━━━━━ 抽出テキスト

2008年6月 No.65
 

開始半年、塩ビサッシリサイクルモデル事業の現状

北海道江別市・角山開発(株)と
赤平市・(株)ゼニアテックスの取り組み

 本号トップニュースでもお伝えしたように、省エネルギー対策の切り札として期待が高まる塩ビサッシですが、その普及をさらに促進していく上では、廃棄後の効率的なリサイクル・システムづくりが不可欠。塩ビサッシ業界では、昨年の10月から札幌市周辺を対象としたリサイクルモデル事業をスタートして、課題解決への取り組みを進めています。現場で実際の作業を担当している江別市の角山開発(株)と赤平市の(株)ゼニアテックスを訪ね、開始から半年あまりの事業の現状を取材しました。

●「サッシtoサッシ」のリサイクル

  塩ビサッシが日本に登場してほぼ30年。耐久性に優れた長寿命製品である塩ビサッシも、ここに来て施工の古いものから順にぼつぼつと廃棄の時期を迎えようとしています。その量は、最も普及が進んでいる北海道でもまだごく少量にとどまっていますが、今後老朽家屋などの解体、撤去が進むにつれて、急速に増加していくものと見込まれています。

━━━━━━━━━━

*指示内容 A:*
上記の塩ビサッシリサイクルに関する記事を、一字一句変えずに全文出力してください。

━━━━━ 提供資料

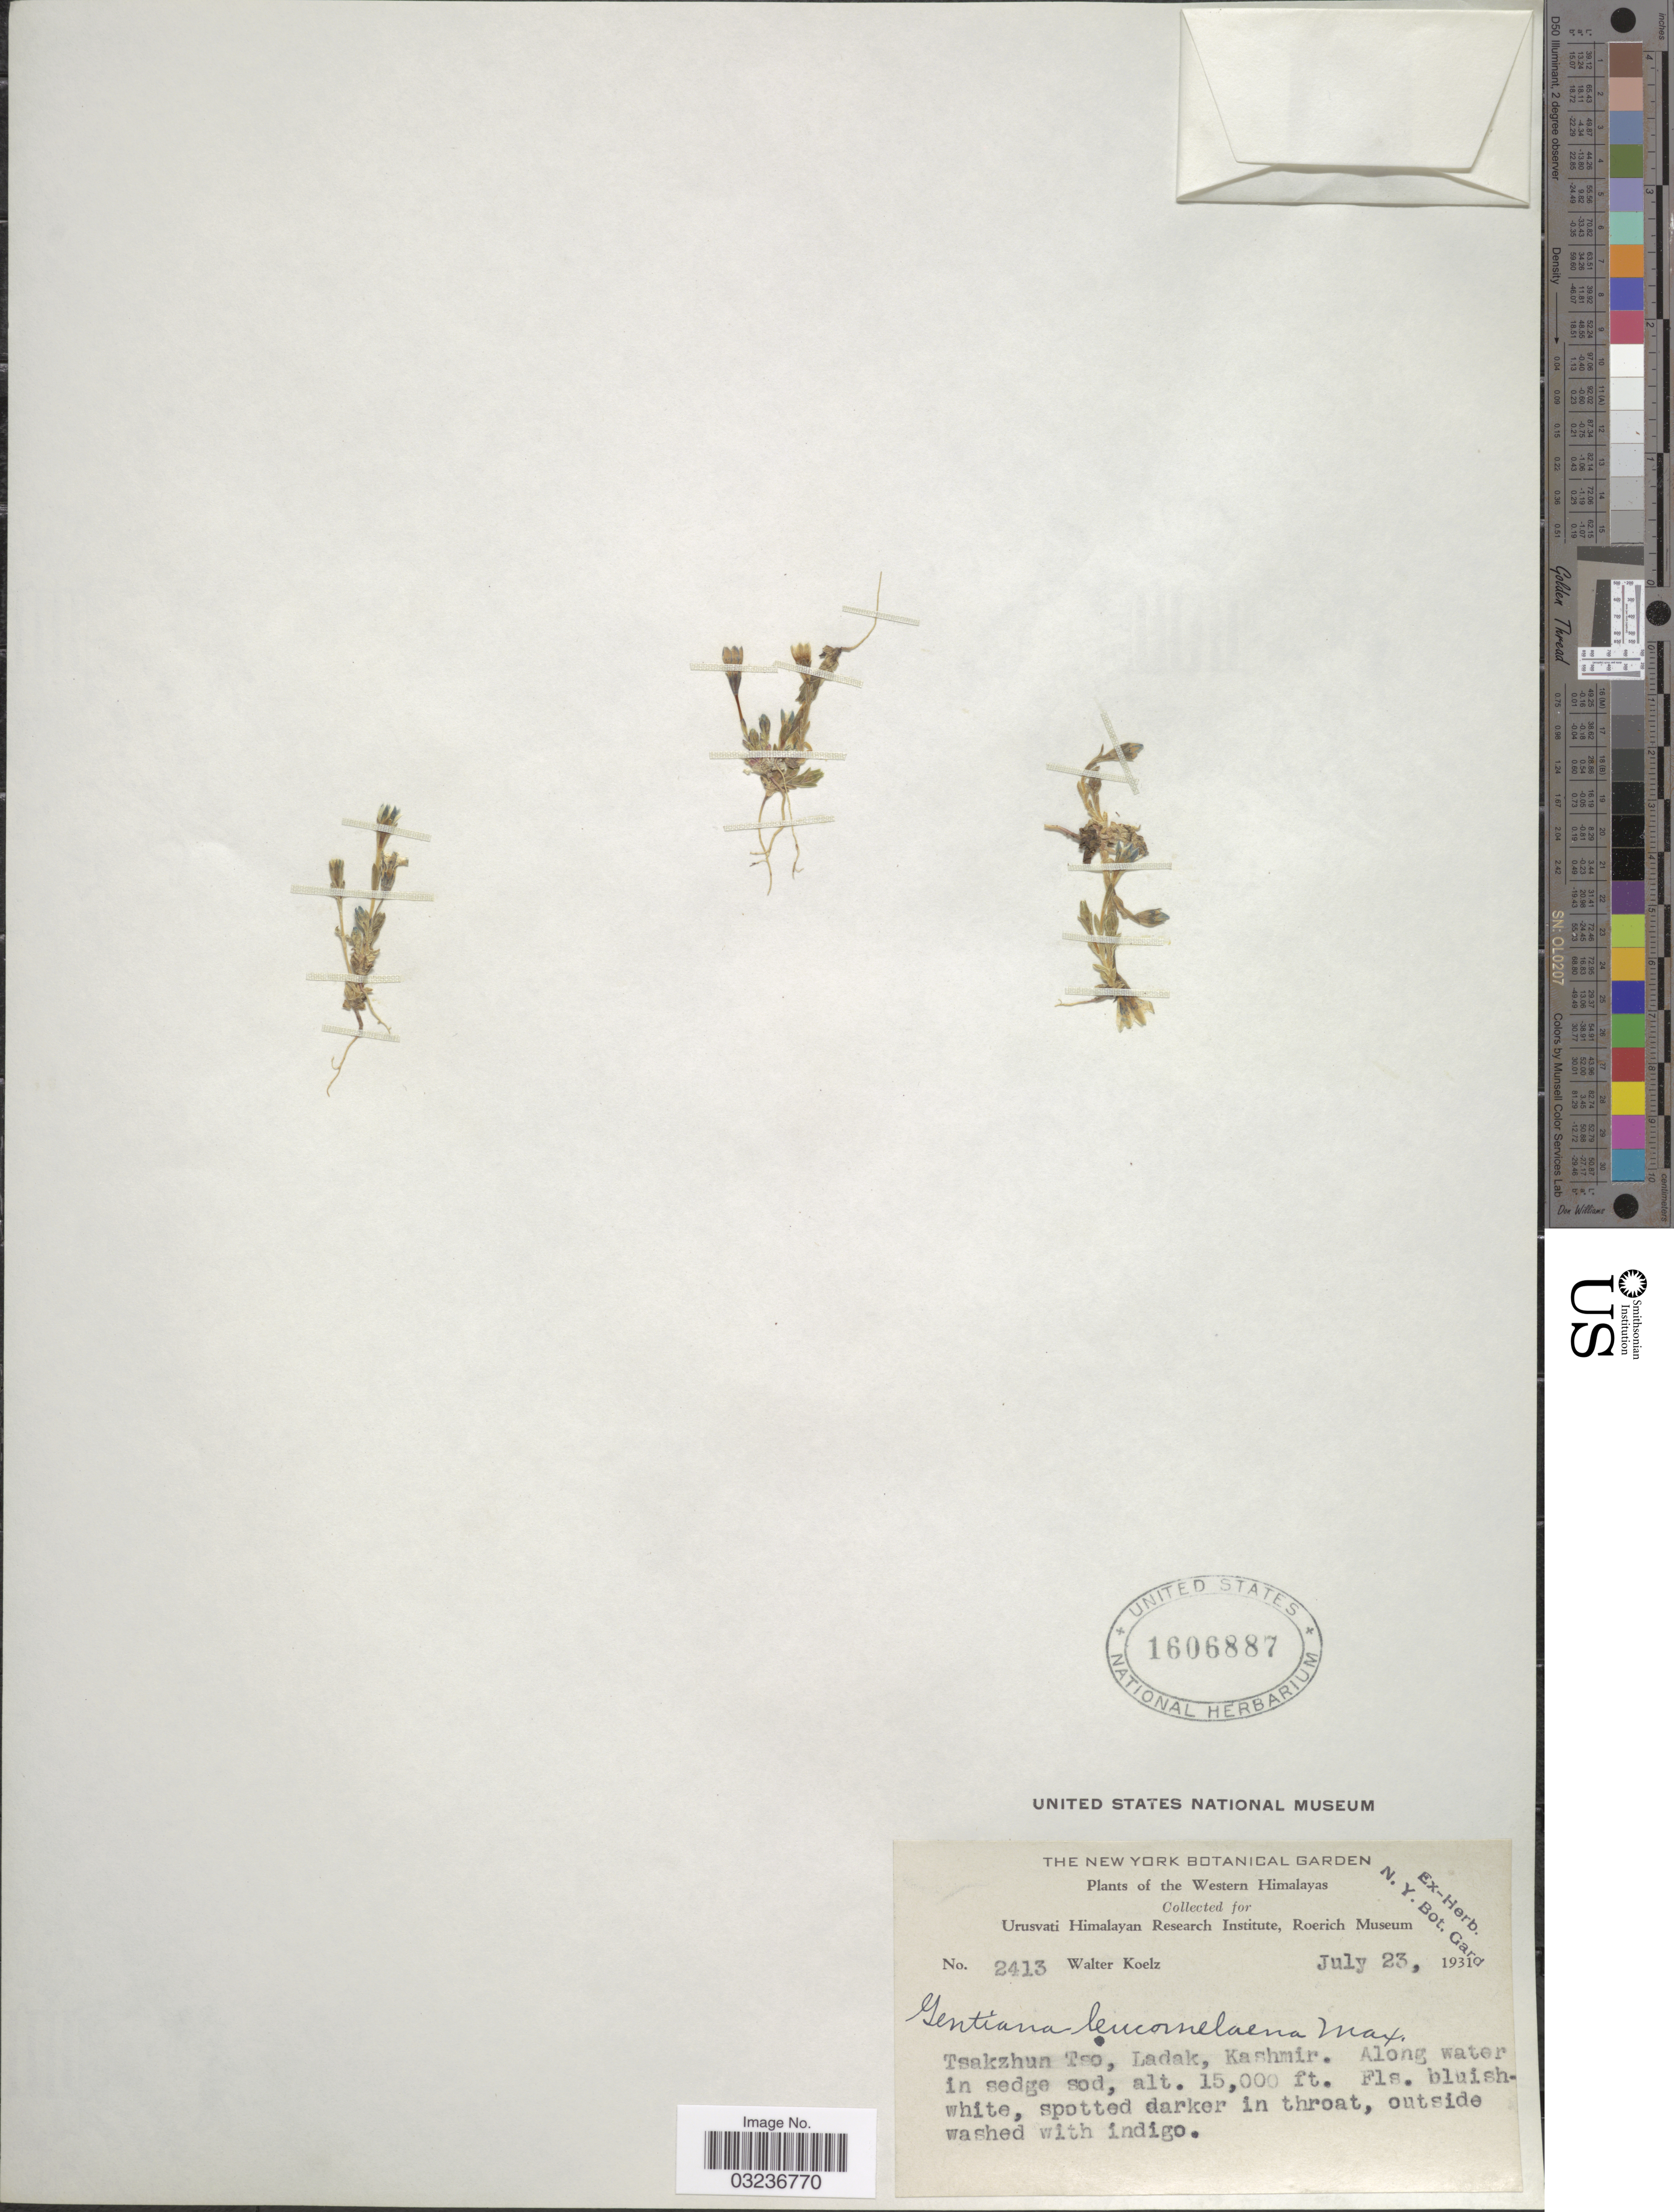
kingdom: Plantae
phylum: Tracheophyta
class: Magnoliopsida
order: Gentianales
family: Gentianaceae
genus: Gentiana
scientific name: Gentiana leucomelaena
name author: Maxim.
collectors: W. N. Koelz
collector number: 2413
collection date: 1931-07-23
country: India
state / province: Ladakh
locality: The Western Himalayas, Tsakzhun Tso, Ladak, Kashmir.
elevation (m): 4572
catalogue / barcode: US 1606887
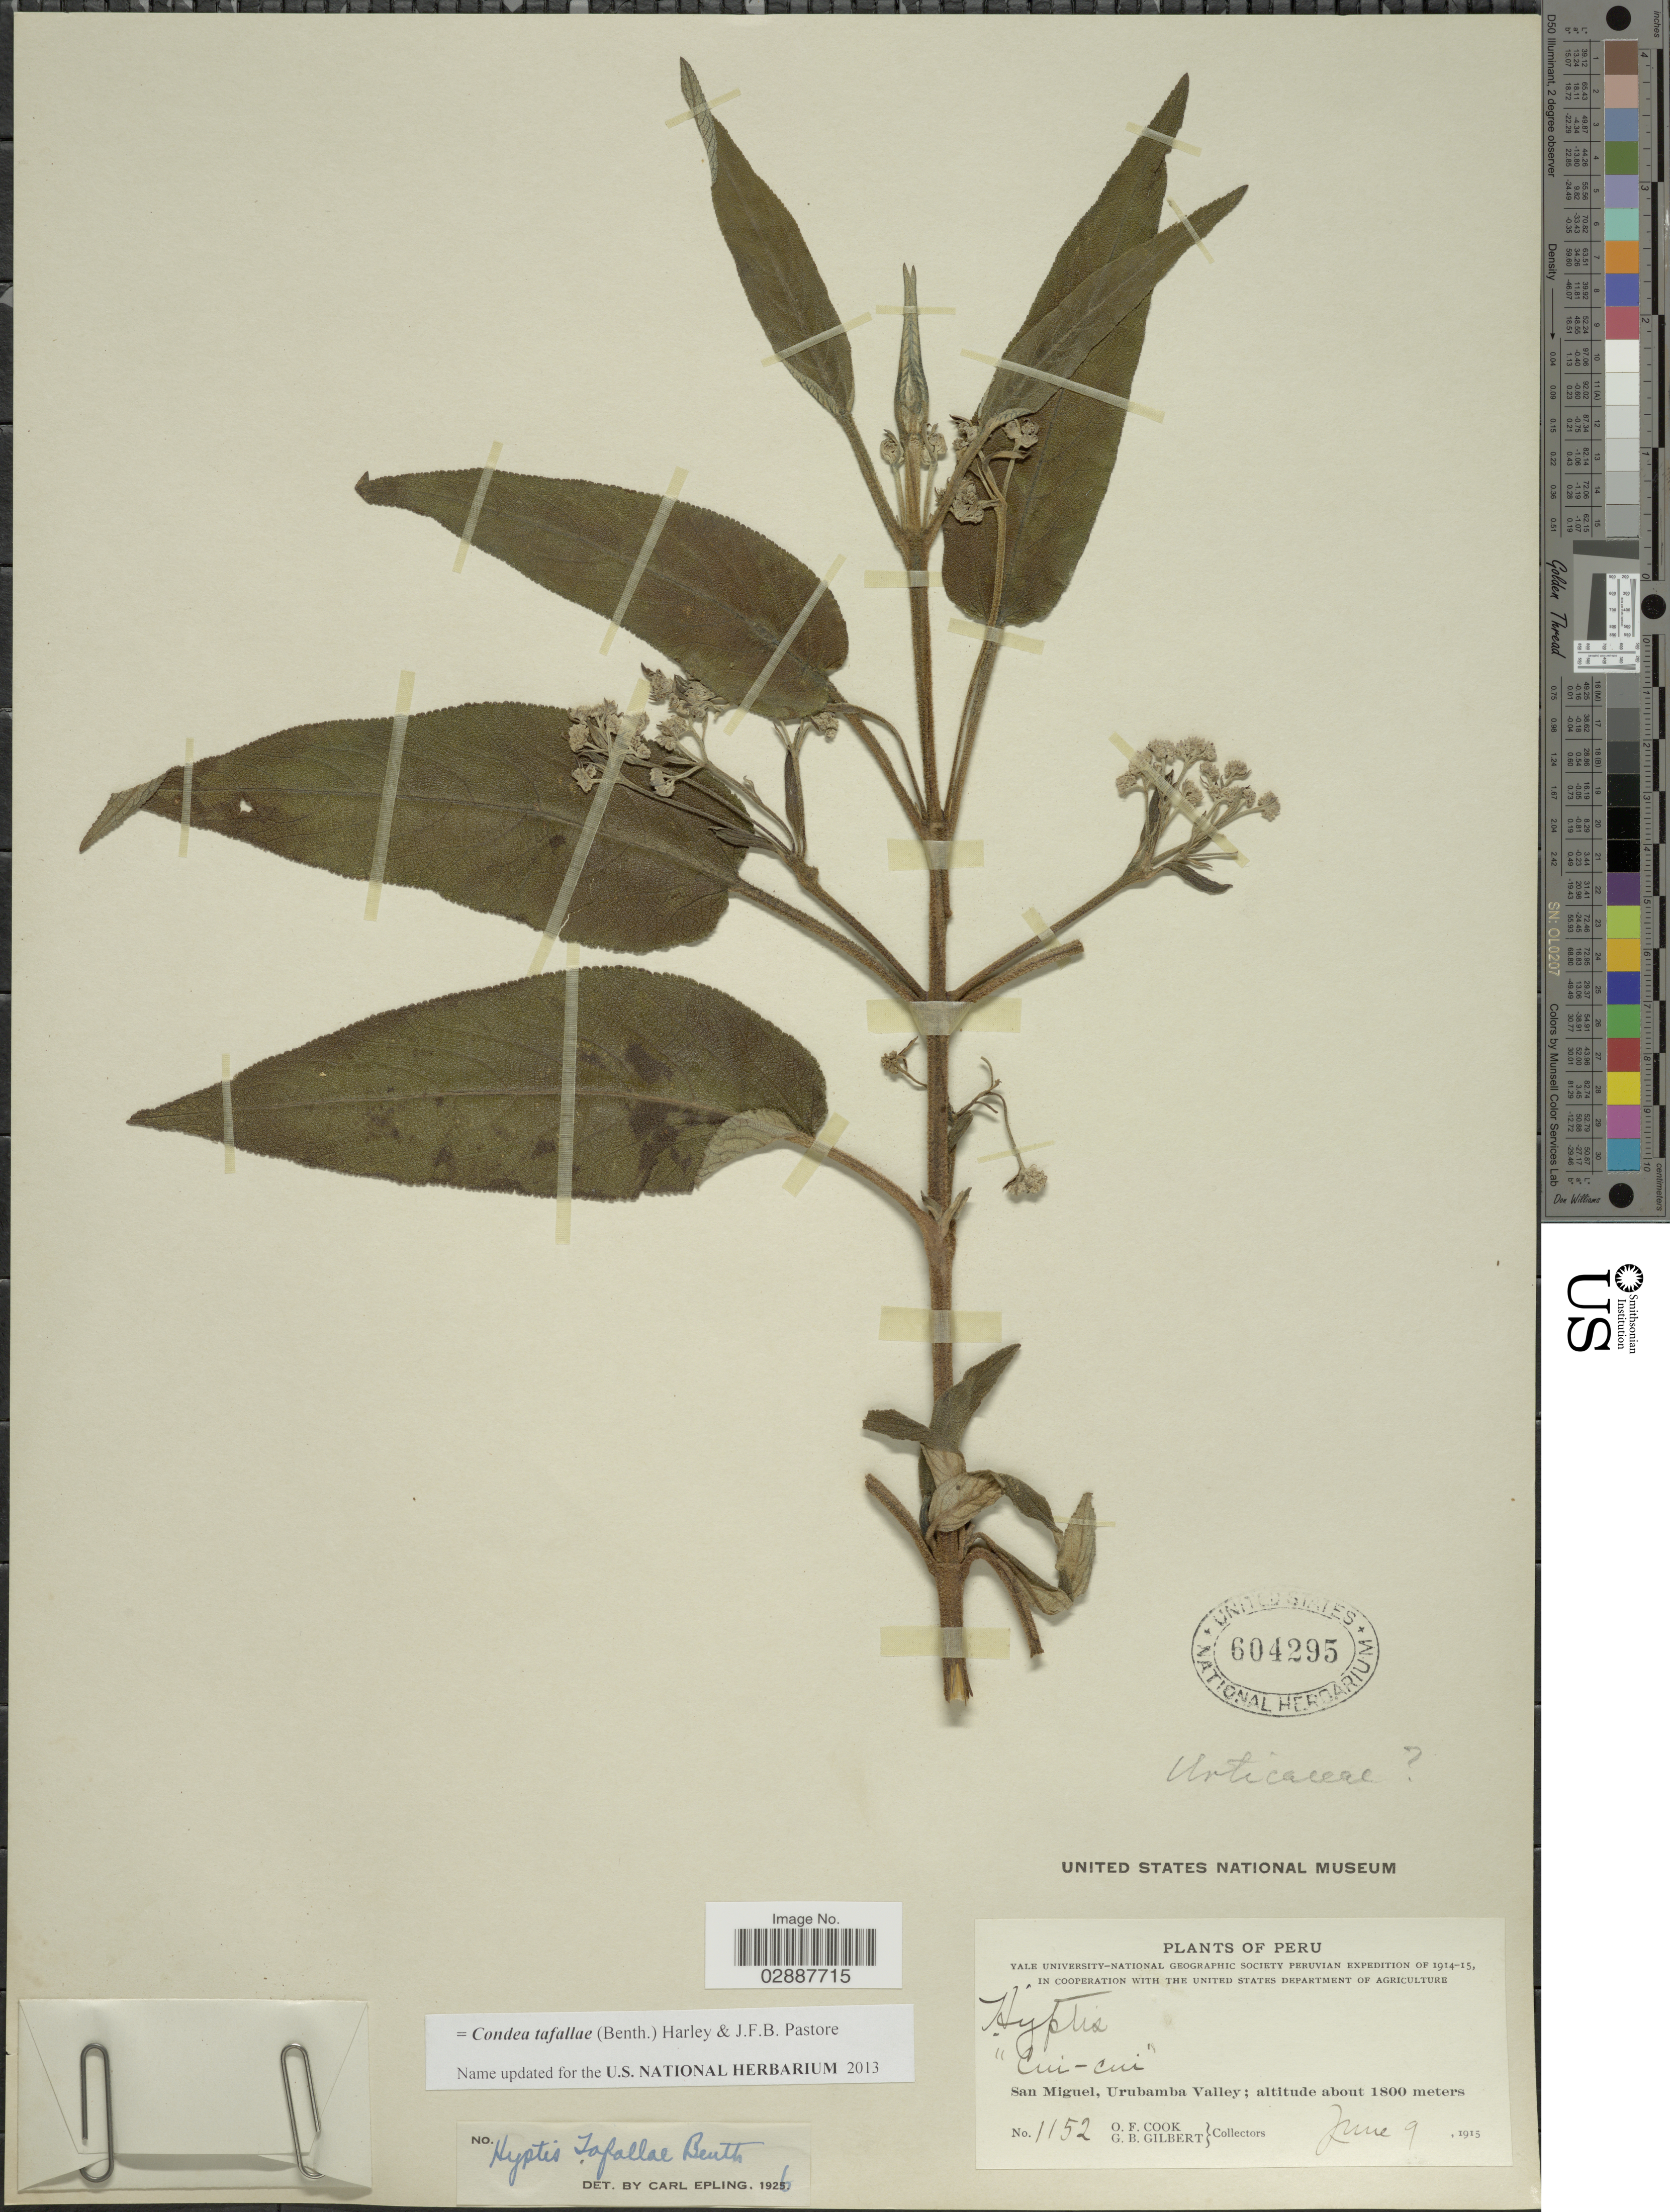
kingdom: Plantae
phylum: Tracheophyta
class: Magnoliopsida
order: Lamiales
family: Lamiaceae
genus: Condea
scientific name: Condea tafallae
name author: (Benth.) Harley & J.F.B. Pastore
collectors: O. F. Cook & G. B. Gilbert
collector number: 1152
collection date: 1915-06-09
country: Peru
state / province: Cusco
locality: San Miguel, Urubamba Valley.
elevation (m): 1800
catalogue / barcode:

━━━━━━━━━━

*指示内容 B:*
上記のエントリから、文字列「number」を含む行をすべて示してください。大文字と小文字は区別するものとします。

*実行結果 A:*
2008年6月 No.65
 

開始半年、塩ビサッシリサイクルモデル事業の現状

北海道江別市・角山開発(株)と
赤平市・(株)ゼニアテックスの取り組み

 本号トップニュースでもお伝えしたように、省エネルギー対策の切り札として期待が高まる塩ビサッシですが、その普及をさらに促進していく上では、廃棄後の効率的なリサイクル・システムづくりが不可欠。塩ビサッシ業界では、昨年の10月から札幌市周辺を対象としたリサイクルモデル事業をスタートして、課題解決への取り組みを進めています。現場で実際の作業を担当している江別市の角山開発(株)と赤平市の(株)ゼニアテックスを訪ね、開始から半年あまりの事業の現状を取材しました。

●「サッシtoサッシ」のリサイクル

  塩ビサッシが日本に登場してほぼ30年。耐久性に優れた長寿命製品である塩ビサッシも、ここに来て施工の古いものから順にぼつぼつと廃棄の時期を迎えようとしています。その量は、最も普及が進んでいる北海道でもまだごく少量にとどまっていますが、今後老朽家屋などの解体、撤去が進むにつれて、急速に増加していくものと見込まれています。

*実行結果 B:*
collector number: 2413
collector number: 1152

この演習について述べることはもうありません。